SOURCE MATERIAL
◇ ◇ ◇ ◇ ◇ ◇ ◇
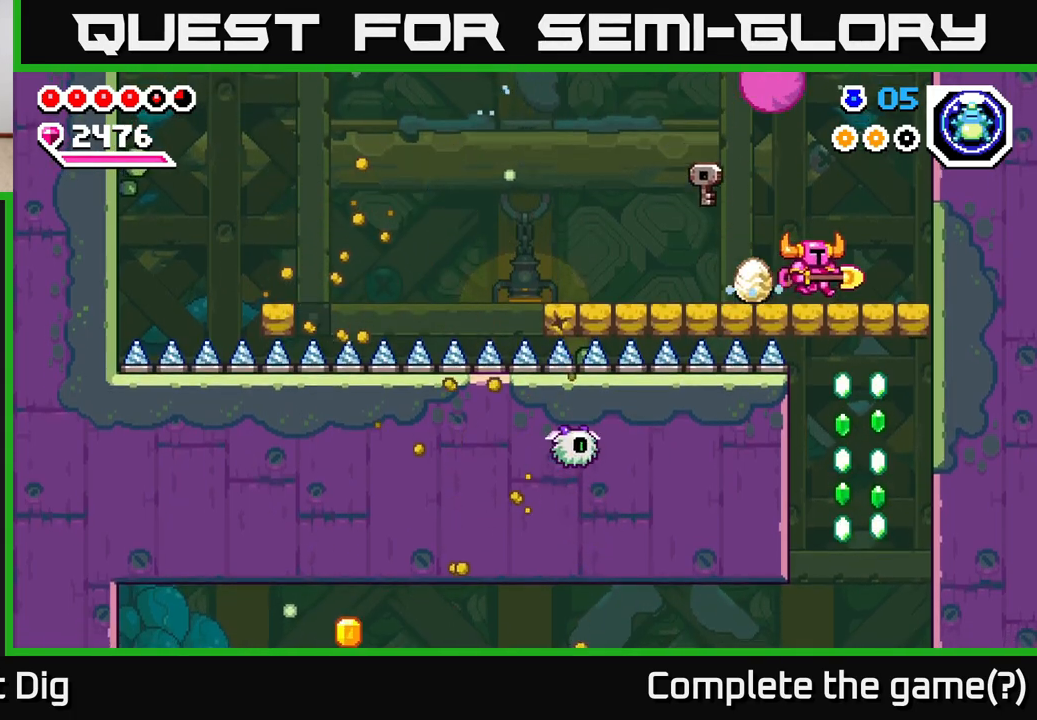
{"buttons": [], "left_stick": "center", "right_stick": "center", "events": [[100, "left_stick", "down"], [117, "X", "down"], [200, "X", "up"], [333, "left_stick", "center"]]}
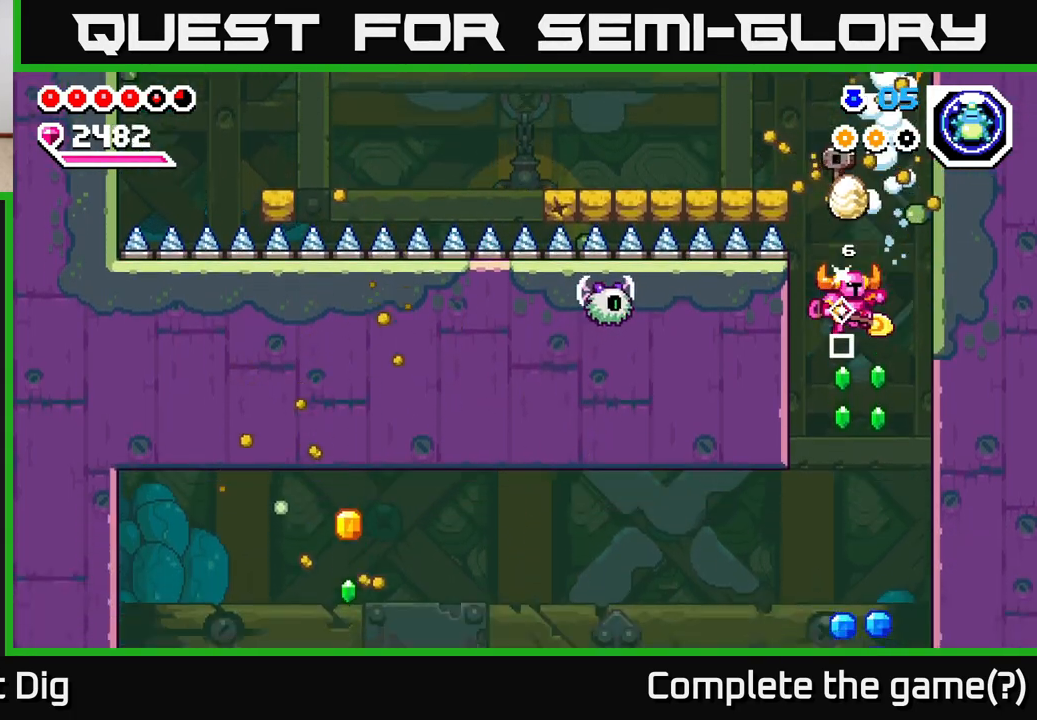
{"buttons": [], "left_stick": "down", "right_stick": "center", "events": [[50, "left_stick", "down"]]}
◇ ◇ ◇ ◇ ◇ ◇ ◇
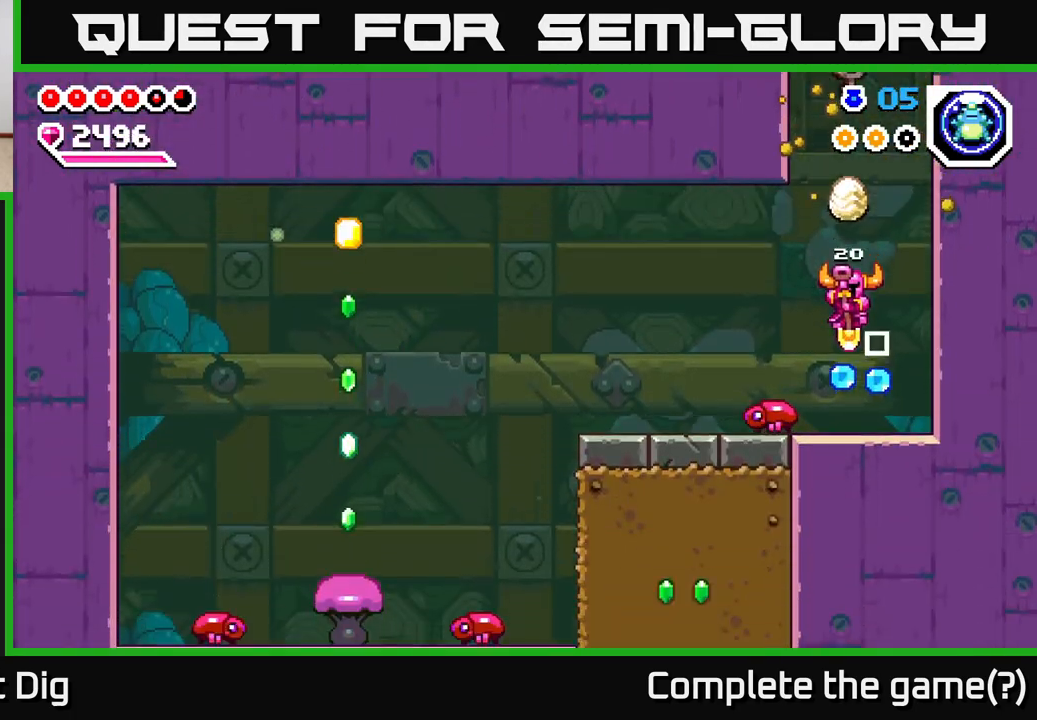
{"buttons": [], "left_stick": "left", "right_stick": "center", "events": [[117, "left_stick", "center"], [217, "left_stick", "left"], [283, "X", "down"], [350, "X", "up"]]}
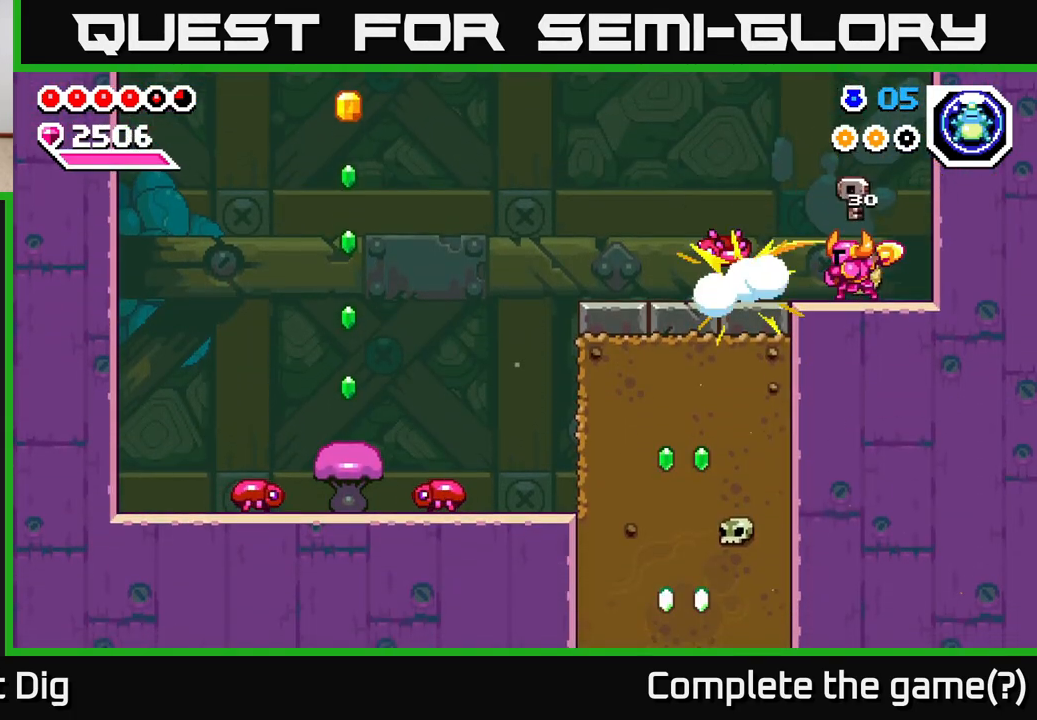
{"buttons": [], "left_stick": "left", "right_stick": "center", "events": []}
◇ ◇ ◇ ◇ ◇ ◇ ◇
Within the entries, how many lines contain the word "down"? Answer with a number alone.

ANSWER FOR THE TASK
3